For those who are so inclined, there is a petition asking Pearson Australia Group (Angus and Robertson, and Bookworld) to end sales of ‘Melanie's Marvellous Measles’ in any forum (form?). I am not sure that banning bad books is the way forward, although peddling deadly diseases to kids is pretty far out there. It appears Stephanie Messenger is not going to leave it at that anyway and is planning Messengers Marvellous Movie - making use of another media and providing blog fodder for many posts to come.

Sad really.

ETA (11/1/13) Bookworld have now announced that they will no longer sell Melanie's Marvellous Measles. Messenger says this "doesn't matter". I am afraid she is right...


  1. Could a petition be started to get this book off of Amazon's shelves? The yanked a book that advocated pedophelia. This is imo another form of child abuse. At the very least this is incredibly dangerous health advice

  2. Sure, I don't see why not but then again, do we want to call attention to Messenger's drivel?

    I can only guess that her "movie" is a YooToob feature.

  3. Actually, some of the comments are very amusing. While most of the five star reviews are satire, the real ones have some interesting comments.

  4. My favorite five-star comment said that measles is a this one:

    "Measles was never a dreaded disease. Fred Flintstone and Gomer Pyle had television episodes on it that clearly showed what a benign illness these things were just a generation ago."

    She must have thought they were documentaries, she must also think humans used to ride on dinosaurs.

  5. While it's good to see distributors pulling the book due to customer pressure, I also have to say that this probably isn't the best way to go about things. Yes, I'm happy to see it made less available, but I'm also not big on imposing censorship. A better strategy, I think, would be to heap on scorn and mockery, pointing out how out of touch with reality she is and how her book is a work of complete and utter fiction.

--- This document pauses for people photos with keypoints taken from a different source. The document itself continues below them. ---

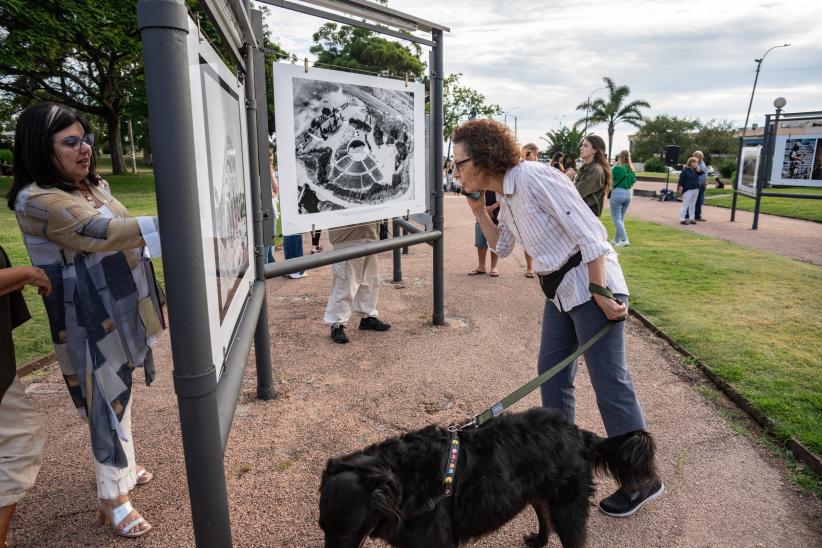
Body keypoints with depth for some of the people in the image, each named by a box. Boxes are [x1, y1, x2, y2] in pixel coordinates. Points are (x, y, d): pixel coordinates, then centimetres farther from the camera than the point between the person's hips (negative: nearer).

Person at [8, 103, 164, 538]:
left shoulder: (94, 186, 8)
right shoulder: (37, 200, -19)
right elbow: (101, 234, -30)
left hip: (121, 311, 8)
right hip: (92, 323, -8)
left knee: (118, 393, 20)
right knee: (108, 400, 0)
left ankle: (122, 465, 39)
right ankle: (112, 498, 16)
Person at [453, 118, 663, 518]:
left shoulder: (534, 177, -20)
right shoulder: (504, 195, 8)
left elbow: (588, 232, -22)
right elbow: (502, 248, 20)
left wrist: (600, 293, -21)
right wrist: (479, 211, 6)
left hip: (593, 284, -9)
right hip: (560, 291, 9)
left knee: (609, 380, -3)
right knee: (551, 368, 15)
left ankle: (642, 478, 12)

    1. This is one of those rare instances where public safety needs to override the "individual freedoms" of idiots. And she's getting loads of scorn & mockery on Amazon, so.....

  6. I agree Todd, especially since I'm such a fan of heaping scorn and derision on menaces like Messenger.

  7. Anonymous, what was the title of the book that advocated pedophilia? Just curious for the same reason I was curious about Messenger's book: to get a cheap laugh off ludicrous concepts.

    1. Same poster as I am "replying" to above ^ Also wanted to add that I agree with Todd and think that is a good strategy for other crazy crock propaganda. I apologize for my sub-par posts, my sleep medicine is starting to kick in.